Panorama is a suburb in Parow, Cape Town, South Africa.

History

In 1700 land that today form part of Panorama was awarded to Booysen,B.

Change of ownership through the years

From Booysen it was then transferred to Meyboom, C which called it "de Grendel" It changed hands through the years and owners were: Meyboom,F. Heyns, J. and van Reenen, D. In 1890 Sir David Graaff, 1st Baronet purchase he land.

The Graaff family

They farmed with horses and milk. When Sir David died in 1931, his son de Villiers took it over. The land was in a company called Graaff's Trust. After de Villiers death in 1999 his son David was in charge.

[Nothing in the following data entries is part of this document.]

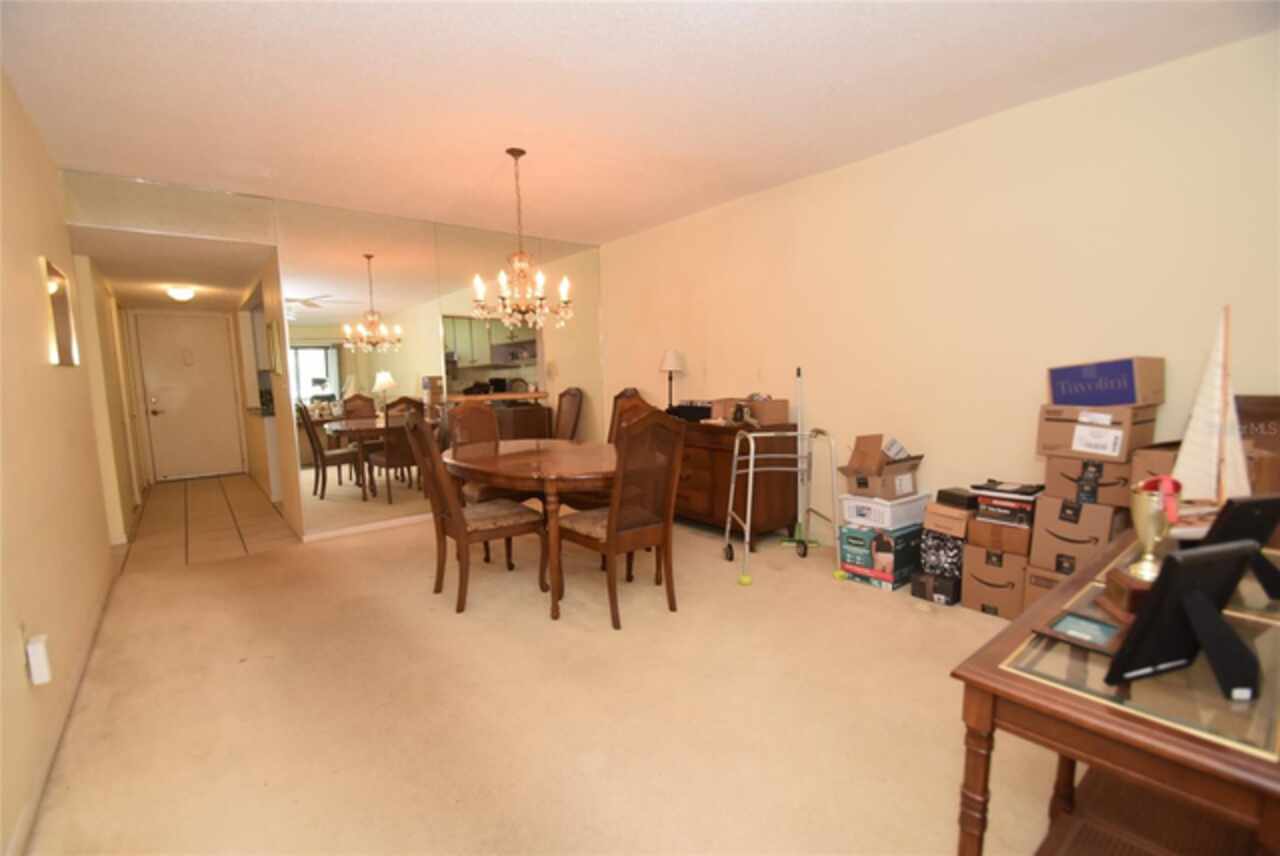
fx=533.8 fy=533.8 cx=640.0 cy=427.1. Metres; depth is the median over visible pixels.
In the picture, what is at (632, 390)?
dining chair
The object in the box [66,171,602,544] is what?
back wall
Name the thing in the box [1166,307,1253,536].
model sailboat
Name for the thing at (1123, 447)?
cardboard box
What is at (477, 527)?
dining chair
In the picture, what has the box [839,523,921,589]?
box
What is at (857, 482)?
cardboard box
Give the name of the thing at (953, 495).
black box
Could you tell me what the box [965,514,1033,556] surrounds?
cardboard box
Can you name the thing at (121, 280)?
hallway ceiling
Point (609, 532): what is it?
dining chair
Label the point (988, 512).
box
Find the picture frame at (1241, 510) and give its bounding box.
[1204,493,1279,600]
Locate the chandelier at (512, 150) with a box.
[469,148,574,329]
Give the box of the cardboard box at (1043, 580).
[1023,564,1065,609]
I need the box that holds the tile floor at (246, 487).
[121,473,300,570]
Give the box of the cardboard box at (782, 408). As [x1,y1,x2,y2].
[712,396,789,425]
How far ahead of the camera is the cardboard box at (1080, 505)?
2.39 m
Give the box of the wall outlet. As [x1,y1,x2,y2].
[26,633,52,685]
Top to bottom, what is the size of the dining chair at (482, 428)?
1.080 m
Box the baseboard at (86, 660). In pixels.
[6,552,122,855]
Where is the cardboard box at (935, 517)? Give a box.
[921,502,972,539]
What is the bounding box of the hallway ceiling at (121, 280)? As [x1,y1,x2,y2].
[69,223,274,312]
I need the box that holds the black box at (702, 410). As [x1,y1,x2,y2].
[666,401,713,421]
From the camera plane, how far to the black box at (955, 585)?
2.86 m
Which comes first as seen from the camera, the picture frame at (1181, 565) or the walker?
the picture frame at (1181, 565)
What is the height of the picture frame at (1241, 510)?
0.215 m
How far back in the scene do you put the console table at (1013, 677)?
0.94 m
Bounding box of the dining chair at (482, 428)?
[444,403,520,507]
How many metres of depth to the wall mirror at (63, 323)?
2.76 m
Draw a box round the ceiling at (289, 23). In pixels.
[0,0,1279,244]
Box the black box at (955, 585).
[910,569,962,606]
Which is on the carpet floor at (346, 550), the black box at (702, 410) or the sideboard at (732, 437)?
the sideboard at (732, 437)
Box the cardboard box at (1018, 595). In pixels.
[960,539,1030,618]
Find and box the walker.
[724,421,845,588]
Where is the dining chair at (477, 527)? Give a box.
[400,411,545,614]
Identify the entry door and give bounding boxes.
[135,311,245,483]
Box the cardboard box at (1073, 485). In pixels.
[1042,453,1137,508]
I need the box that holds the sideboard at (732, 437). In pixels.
[675,417,801,541]
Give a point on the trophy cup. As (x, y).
(1138, 520)
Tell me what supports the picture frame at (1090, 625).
on the console table at (1013, 677)
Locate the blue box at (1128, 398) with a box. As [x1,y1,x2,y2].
[1046,355,1163,406]
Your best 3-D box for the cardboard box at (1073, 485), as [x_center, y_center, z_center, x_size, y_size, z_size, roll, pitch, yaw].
[2.092,0.212,2.460,0.369,0.195,0.334,-6,8,-39]
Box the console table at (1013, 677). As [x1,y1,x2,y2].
[950,527,1279,855]
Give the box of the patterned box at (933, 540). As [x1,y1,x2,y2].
[919,527,966,577]
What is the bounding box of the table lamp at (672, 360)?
[659,349,684,408]
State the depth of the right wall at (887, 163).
2.94 m
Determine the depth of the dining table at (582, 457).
2.88 m
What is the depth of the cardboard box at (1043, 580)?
2.51 m
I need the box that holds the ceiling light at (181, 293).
[166,285,196,302]
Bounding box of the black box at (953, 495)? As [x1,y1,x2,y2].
[935,487,978,509]
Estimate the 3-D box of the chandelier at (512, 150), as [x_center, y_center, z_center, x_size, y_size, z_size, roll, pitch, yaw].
[-0.726,-1.133,3.241,0.639,1.028,0.635,-6,8,-39]
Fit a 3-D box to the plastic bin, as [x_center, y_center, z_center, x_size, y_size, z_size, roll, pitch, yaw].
[1.492,0.480,3.272,0.415,0.157,0.359,-6,8,-39]
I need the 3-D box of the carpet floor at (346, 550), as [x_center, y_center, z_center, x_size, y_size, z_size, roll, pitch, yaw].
[0.163,1.062,2.539,4.404,0.099,6.411,-6,8,-39]
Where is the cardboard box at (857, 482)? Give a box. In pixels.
[840,433,924,498]
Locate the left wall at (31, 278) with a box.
[0,67,125,855]
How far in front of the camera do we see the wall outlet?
1.69 m
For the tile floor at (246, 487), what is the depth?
4.71 m
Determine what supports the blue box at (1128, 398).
on the cardboard box at (1123, 447)
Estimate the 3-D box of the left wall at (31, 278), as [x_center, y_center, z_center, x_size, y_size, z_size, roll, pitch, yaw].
[-2.157,-0.164,1.690,0.130,2.591,7.683,-6,8,-39]
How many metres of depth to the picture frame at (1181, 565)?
0.87 m
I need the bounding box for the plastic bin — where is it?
[839,490,928,529]
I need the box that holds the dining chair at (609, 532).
[556,409,686,628]
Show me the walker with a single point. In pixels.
(750, 480)
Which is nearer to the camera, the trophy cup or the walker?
the trophy cup
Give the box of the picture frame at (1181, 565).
[1103,541,1263,701]
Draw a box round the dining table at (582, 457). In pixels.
[441,437,617,618]
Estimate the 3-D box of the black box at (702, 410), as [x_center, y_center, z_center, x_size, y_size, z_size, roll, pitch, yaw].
[0.441,-0.136,4.306,0.288,0.114,0.413,-6,8,-39]
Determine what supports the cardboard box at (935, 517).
on the patterned box at (933, 540)
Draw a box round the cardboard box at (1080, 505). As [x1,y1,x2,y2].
[1032,493,1124,567]
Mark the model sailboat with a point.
(1213, 445)
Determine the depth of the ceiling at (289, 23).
2.45 m
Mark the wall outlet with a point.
(38, 645)
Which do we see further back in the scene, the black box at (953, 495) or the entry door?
the entry door
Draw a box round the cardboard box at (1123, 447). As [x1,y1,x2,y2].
[1036,401,1159,462]
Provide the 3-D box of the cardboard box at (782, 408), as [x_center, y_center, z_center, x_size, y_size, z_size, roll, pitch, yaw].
[0.822,-0.128,3.943,0.349,0.173,0.388,-6,8,-39]
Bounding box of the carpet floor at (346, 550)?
[18,500,1075,855]
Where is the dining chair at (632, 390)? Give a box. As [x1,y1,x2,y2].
[607,387,648,443]
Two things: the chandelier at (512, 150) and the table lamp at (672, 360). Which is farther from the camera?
the table lamp at (672, 360)
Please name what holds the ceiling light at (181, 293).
attached to the hallway ceiling at (121, 280)
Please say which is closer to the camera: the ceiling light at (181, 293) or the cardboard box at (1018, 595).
the cardboard box at (1018, 595)
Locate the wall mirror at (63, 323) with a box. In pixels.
[41,257,78,367]
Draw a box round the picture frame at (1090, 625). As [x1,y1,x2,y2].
[1033,608,1125,655]
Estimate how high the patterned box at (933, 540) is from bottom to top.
0.215 m
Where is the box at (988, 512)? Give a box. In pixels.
[975,490,1036,528]
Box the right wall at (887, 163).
[600,28,1279,554]
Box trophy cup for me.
[1126,477,1181,583]
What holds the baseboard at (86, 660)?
attached to the left wall at (31, 278)
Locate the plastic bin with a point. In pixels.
(857, 502)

Residential development and the naming error

In 1956 two pieces of land were sold for residential development. The remaining part of the farm  (which today makes wine) is still in the hands of the Graaff family. The one piece being on a hill, from where Table Mountain is visible, and the other piece at the bottom of the hill. The intention was that the piece of land on the hill being called Panorama (Panorama meaning view)  and the other piece Plattekloof (Afrikaans word for flat valley). The town planners however made an error and the two names were switched. Today the area with the views is Plattekloof and the area at the bottom of the hill Panorama.

Notable residents 

 Melissa Williams, Olympic skateboarder born and grew up in the suburb.